Amal Seghrouchni

Amal El Fallah Seghrouchni : le Maroc veut s’imposer comme acteur régional de référence en IA

Amal El Fallah Seghrouchni : le Maroc veut s’imposer comme acteur régional de référence en IA

Par LNT
Amal Seghrouchni

Le Maroc ambitionne de se positionner comme un acteur de référence en matière d’intelligence artificielle (IA) à l’échelle de l’Afrique et du Moyen-Orient. C’est ce qu’a affirmé la ministre déléguée auprès du Chef du gouvernement chargée de la Transition numérique et de la Réforme de l’administration, Amal El Fallah Seghrouchni, dans une interview accordée à la MAP en marge de l’AI Impact Summit, organisé à New Delhi.

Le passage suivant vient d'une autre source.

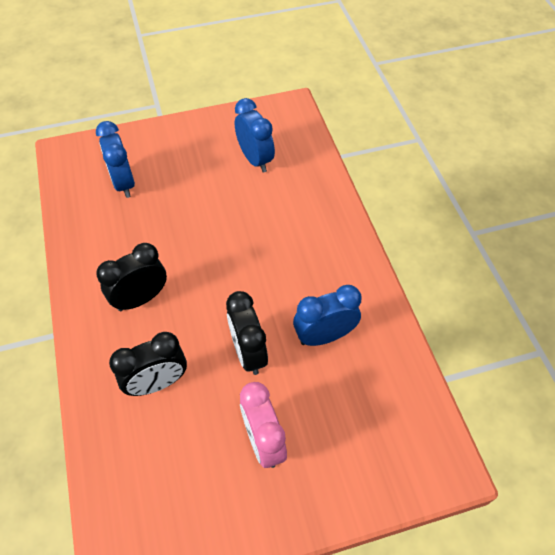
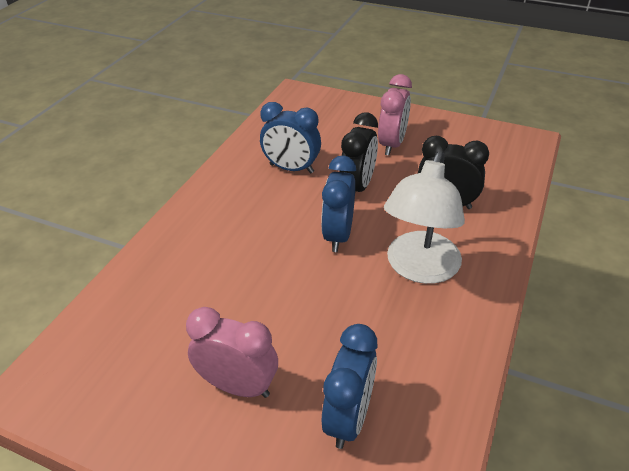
camera: 140 degrees left, 15 degrees down
black clock [96,243,167,311] -> white lamp [384,151,465,284]
blue clock [235,98,275,172] -> blue clock moved to [321,155,356,252]
none -> pink clock [186,307,278,398]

Selon la ministre, la participation régulière du Royaume aux grands rendez-vous internationaux dédiés à l’IA traduit une volonté claire d’aligner les efforts nationaux en matière de recherche, de développement et d’innovation sur les dynamiques mondiales les plus avancées. « Le Royaume ambitionne de se positionner comme un acteur de référence à l’échelle régionale (Afrique et Moyen-Orient). Dans cette perspective, la participation à ce type de forums est essentielle, à la fois pour mieux appréhender les transformations en cours et pour renforcer sa visibilité sur la scène internationale », a-t-elle déclaré.

Au-delà de la présence institutionnelle, Amal El Fallah Seghrouchni a mis en avant une vision stratégique fondée sur une IA co-construite avec l’ensemble des partenaires, publics et privés, et reposant sur des principes de confiance, de responsabilité et d’inclusion. Le Maroc œuvre ainsi à « tracer une ‘troisième voie’ de l’IA, à la croisée des grandes approches internationales, afin de maximiser l’impact de cette révolution et de l’ancrer dans les réalités et les besoins spécifiques de l’Afrique et du Moyen-Orient », a soutenu la ministre.

Cette orientation stratégique se concrétise notamment à travers le lancement du projet « AI Made in Morocco », structuré autour de trois piliers majeurs. Le premier porte sur la souveraineté et la confiance, le second sur l’innovation et la compétitivité, et le troisième sur l’adoption, le rayonnement et l’impact. L’objectif est de développer un écosystème national capable de produire des solutions technologiques adaptées aux enjeux locaux tout en s’inscrivant dans les standards internationaux.

La ministre a insisté sur le rôle central du capital humain dans cette stratégie. Aucun des piliers évoqués ne peut, selon elle, se concrétiser sans un socle transversal fondé sur les compétences et les talents. Le Maroc place ainsi les ressources humaines au cœur de sa démarche, en investissant sur l’ensemble de la chaîne de valeur, de la formation initiale à l’excellence scientifique, en passant par la montée en compétences et la reconversion professionnelle. Cette approche vise à renforcer la capacité du pays à développer, déployer et encadrer des technologies d’IA de manière autonome et responsable.

Sur le plan réglementaire et éthique, Amal El Fallah Seghrouchni a rappelé que le Maroc figure parmi les premiers signataires de la Recommandation sur l’éthique de l’IA adoptée par l’UNESCO en novembre 2021 et approuvée par 193 pays. Le Royaume compte également parmi les quatre premiers États au monde à avoir participé à l’exercice de « Readiness Assessment Methodology », destiné à évaluer le niveau de préparation des pays à la mise en œuvre de ces recommandations. Cette participation précoce illustre, selon la ministre, un engagement résolu en faveur d’une IA éthique et responsable.

Au niveau national, elle a évoqué le projet de loi « Digital X.0 », élaboré en concertation avec les institutions concernées. Ce texte vise à encadrer les usages du numérique et à intégrer pleinement les exigences éthiques liées à l’IA, notamment à travers les principes de « privacy by design » et de « security by design ». L’objectif est de garantir la protection des données et la sécurité des systèmes dès la conception des solutions technologiques.